Spatial grounding data
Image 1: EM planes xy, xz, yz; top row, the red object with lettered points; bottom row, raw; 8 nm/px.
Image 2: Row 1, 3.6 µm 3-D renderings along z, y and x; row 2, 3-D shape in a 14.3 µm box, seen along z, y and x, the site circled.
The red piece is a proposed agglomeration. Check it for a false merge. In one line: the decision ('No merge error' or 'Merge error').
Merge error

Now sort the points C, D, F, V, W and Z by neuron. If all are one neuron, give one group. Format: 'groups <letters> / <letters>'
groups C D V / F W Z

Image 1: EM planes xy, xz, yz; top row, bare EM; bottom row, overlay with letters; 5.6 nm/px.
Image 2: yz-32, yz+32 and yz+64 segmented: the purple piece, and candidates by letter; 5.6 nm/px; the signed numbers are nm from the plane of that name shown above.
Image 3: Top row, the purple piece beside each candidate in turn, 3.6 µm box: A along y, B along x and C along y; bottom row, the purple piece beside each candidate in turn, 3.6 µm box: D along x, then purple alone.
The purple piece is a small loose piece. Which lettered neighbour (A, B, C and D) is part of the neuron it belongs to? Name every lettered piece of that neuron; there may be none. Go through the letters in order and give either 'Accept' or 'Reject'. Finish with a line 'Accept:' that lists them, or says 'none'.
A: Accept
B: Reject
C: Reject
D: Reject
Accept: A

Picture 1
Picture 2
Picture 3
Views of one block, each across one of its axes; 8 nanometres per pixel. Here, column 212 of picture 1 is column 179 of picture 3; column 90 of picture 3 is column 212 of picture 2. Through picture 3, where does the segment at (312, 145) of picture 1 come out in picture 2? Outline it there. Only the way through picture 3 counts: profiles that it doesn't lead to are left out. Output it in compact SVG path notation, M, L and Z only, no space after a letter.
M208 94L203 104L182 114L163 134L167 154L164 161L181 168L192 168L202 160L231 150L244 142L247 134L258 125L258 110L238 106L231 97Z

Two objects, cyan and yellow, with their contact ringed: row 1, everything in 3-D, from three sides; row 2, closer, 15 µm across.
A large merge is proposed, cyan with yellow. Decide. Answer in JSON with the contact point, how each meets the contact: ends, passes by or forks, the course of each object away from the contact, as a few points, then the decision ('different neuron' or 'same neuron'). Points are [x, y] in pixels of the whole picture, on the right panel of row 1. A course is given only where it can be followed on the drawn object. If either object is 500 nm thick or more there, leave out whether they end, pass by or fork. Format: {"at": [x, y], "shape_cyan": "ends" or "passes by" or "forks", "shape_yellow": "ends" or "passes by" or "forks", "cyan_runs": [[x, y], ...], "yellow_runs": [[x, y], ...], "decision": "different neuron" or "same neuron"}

- **WHAT IS EXPECTED**
Repeat every line of the records, exactly as given.

- **SOLUTION FOR THIS PROBLEM**
Image 1: EM planes xy, xz, yz; top row, the red object with lettered points; bottom row, raw; 8 nm/px.
Image 2: Row 1, 3.6 µm 3-D renderings along z, y and x; row 2, 3-D shape in a 14.3 µm box, seen along z, y and x, the site circled.
The red piece is a proposed agglomeration. Check it for a false merge. In one line: the decision ('No merge error' or 'Merge error').
Merge error

Now sort the points C, D, F, V, W and Z by neuron. If all are one neuron, give one group. Format: 'groups <letters> / <letters>'
groups C D V / F W Z

Image 1: EM planes xy, xz, yz; top row, bare EM; bottom row, overlay with letters; 5.6 nm/px.
Image 2: yz-32, yz+32 and yz+64 segmented: the purple piece, and candidates by letter; 5.6 nm/px; the signed numbers are nm from the plane of that name shown above.
Image 3: Top row, the purple piece beside each candidate in turn, 3.6 µm box: A along y, B along x and C along y; bottom row, the purple piece beside each candidate in turn, 3.6 µm box: D along x, then purple alone.
The purple piece is a small loose piece. Which lettered neighbour (A, B, C and D) is part of the neuron it belongs to? Name every lettered piece of that neuron; there may be none. Go through the letters in order and give either 'Accept' or 'Reject'. Finish with a line 'Accept:' that lists them, or says 'none'.
A: Accept
B: Reject
C: Reject
D: Reject
Accept: A

Picture 1
Picture 2
Picture 3
Views of one block, each across one of its axes; 8 nanometres per pixel. Here, column 212 of picture 1 is column 179 of picture 3; column 90 of picture 3 is column 212 of picture 2. Through picture 3, where does the segment at (312, 145) of picture 1 come out in picture 2? Outline it there. Only the way through picture 3 counts: profiles that it doesn't lead to are left out. Output it in compact SVG path notation, M, L and Z only, no space after a letter.
M208 94L203 104L182 114L163 134L167 154L164 161L181 168L192 168L202 160L231 150L244 142L247 134L258 125L258 110L238 106L231 97Z

Two objects, cyan and yellow, with their contact ringed: row 1, everything in 3-D, from three sides; row 2, closer, 15 µm across.
A large merge is proposed, cyan with yellow. Decide. Answer in JSON with the contact point, how each meets the contact: ends, passes by or forks, the course of each object away from the contact, as a few points, then the decision ('different neuron' or 'same neuron'). Points are [x, y] in pixels of the whole picture, on the right panel of row 1. A course is given only where it can be followed on the drawn object. If either object is 500 nm thick or more there, leave out whether they end, pass by or fork. Format: {"at": [x, y], "shape_cyan": "ends" or "passes by" or "forks", "shape_yellow": "ends" or "passes by" or "forks", "cyan_runs": [[x, y], ...], "yellow_runs": [[x, y], ...], "decision": "different neuron" or "same neuron"}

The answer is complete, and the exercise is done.